[Data for this exercise]
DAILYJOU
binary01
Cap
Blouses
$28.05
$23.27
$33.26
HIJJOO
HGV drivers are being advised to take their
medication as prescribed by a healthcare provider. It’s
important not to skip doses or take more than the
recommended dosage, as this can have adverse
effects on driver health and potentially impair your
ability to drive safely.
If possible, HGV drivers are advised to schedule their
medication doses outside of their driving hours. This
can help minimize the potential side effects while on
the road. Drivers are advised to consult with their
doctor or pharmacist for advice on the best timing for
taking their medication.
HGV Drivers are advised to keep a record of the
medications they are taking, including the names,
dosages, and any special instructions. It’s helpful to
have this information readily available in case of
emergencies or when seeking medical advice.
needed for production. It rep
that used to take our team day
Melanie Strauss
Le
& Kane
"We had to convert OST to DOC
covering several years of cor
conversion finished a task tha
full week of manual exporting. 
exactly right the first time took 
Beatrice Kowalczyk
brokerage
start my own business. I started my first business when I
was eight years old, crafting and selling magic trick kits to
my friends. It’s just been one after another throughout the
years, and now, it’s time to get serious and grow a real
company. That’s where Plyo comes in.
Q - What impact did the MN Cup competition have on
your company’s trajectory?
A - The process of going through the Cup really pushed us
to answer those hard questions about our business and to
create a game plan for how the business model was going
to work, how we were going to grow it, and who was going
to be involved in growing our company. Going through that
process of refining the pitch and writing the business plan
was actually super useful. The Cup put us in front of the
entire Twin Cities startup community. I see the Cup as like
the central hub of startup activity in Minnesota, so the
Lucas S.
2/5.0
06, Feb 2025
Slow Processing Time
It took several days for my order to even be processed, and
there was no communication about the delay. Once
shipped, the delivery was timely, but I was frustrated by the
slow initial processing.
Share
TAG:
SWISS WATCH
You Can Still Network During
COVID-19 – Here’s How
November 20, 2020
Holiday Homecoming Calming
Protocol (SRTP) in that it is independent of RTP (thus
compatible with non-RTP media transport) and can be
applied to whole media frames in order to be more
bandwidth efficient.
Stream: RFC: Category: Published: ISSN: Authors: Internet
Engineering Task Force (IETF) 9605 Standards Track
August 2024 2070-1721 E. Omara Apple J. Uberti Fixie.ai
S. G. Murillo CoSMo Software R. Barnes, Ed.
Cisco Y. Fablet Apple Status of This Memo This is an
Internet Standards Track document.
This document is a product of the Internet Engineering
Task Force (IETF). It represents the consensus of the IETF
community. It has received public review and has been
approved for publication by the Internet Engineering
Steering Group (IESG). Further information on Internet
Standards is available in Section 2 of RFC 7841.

[Work required] Swap "startup" for "venture" wherever it occurs in the lines above, and leave everything else unchanged.

[Reply to the exercise]
DAILYJOU
binary01
Cap
Blouses
$28.05
$23.27
$33.26
HIJJOO
HGV drivers are being advised to take their
medication as prescribed by a healthcare provider. It’s
important not to skip doses or take more than the
recommended dosage, as this can have adverse
effects on driver health and potentially impair your
ability to drive safely.
If possible, HGV drivers are advised to schedule their
medication doses outside of their driving hours. This
can help minimize the potential side effects while on
the road. Drivers are advised to consult with their
doctor or pharmacist for advice on the best timing for
taking their medication.
HGV Drivers are advised to keep a record of the
medications they are taking, including the names,
dosages, and any special instructions. It’s helpful to
have this information readily available in case of
emergencies or when seeking medical advice.
needed for production. It rep
that used to take our team day
Melanie Strauss
Le
& Kane
"We had to convert OST to DOC
covering several years of cor
conversion finished a task tha
full week of manual exporting. 
exactly right the first time took 
Beatrice Kowalczyk
brokerage
start my own business. I started my first business when I
was eight years old, crafting and selling magic trick kits to
my friends. It’s just been one after another throughout the
years, and now, it’s time to get serious and grow a real
company. That’s where Plyo comes in.
Q - What impact did the MN Cup competition have on
your company’s trajectory?
A - The process of going through the Cup really pushed us
to answer those hard questions about our business and to
create a game plan for how the business model was going
to work, how we were going to grow it, and who was going
to be involved in growing our company. Going through that
process of refining the pitch and writing the business plan
was actually super useful. The Cup put us in front of the
entire Twin Cities venture community. I see the Cup as like
the central hub of venture activity in Minnesota, so the
Lucas S.
2/5.0
06, Feb 2025
Slow Processing Time
It took several days for my order to even be processed, and
there was no communication about the delay. Once
shipped, the delivery was timely, but I was frustrated by the
slow initial processing.
Share
TAG:
SWISS WATCH
You Can Still Network During
COVID-19 – Here’s How
November 20, 2020
Holiday Homecoming Calming
Protocol (SRTP) in that it is independent of RTP (thus
compatible with non-RTP media transport) and can be
applied to whole media frames in order to be more
bandwidth efficient.
Stream: RFC: Category: Published: ISSN: Authors: Internet
Engineering Task Force (IETF) 9605 Standards Track
August 2024 2070-1721 E. Omara Apple J. Uberti Fixie.ai
S. G. Murillo CoSMo Software R. Barnes, Ed.
Cisco Y. Fablet Apple Status of This Memo This is an
Internet Standards Track document.
This document is a product of the Internet Engineering
Task Force (IETF). It represents the consensus of the IETF
community. It has received public review and has been
approved for publication by the Internet Engineering
Steering Group (IESG). Further information on Internet
Standards is available in Section 2 of RFC 7841.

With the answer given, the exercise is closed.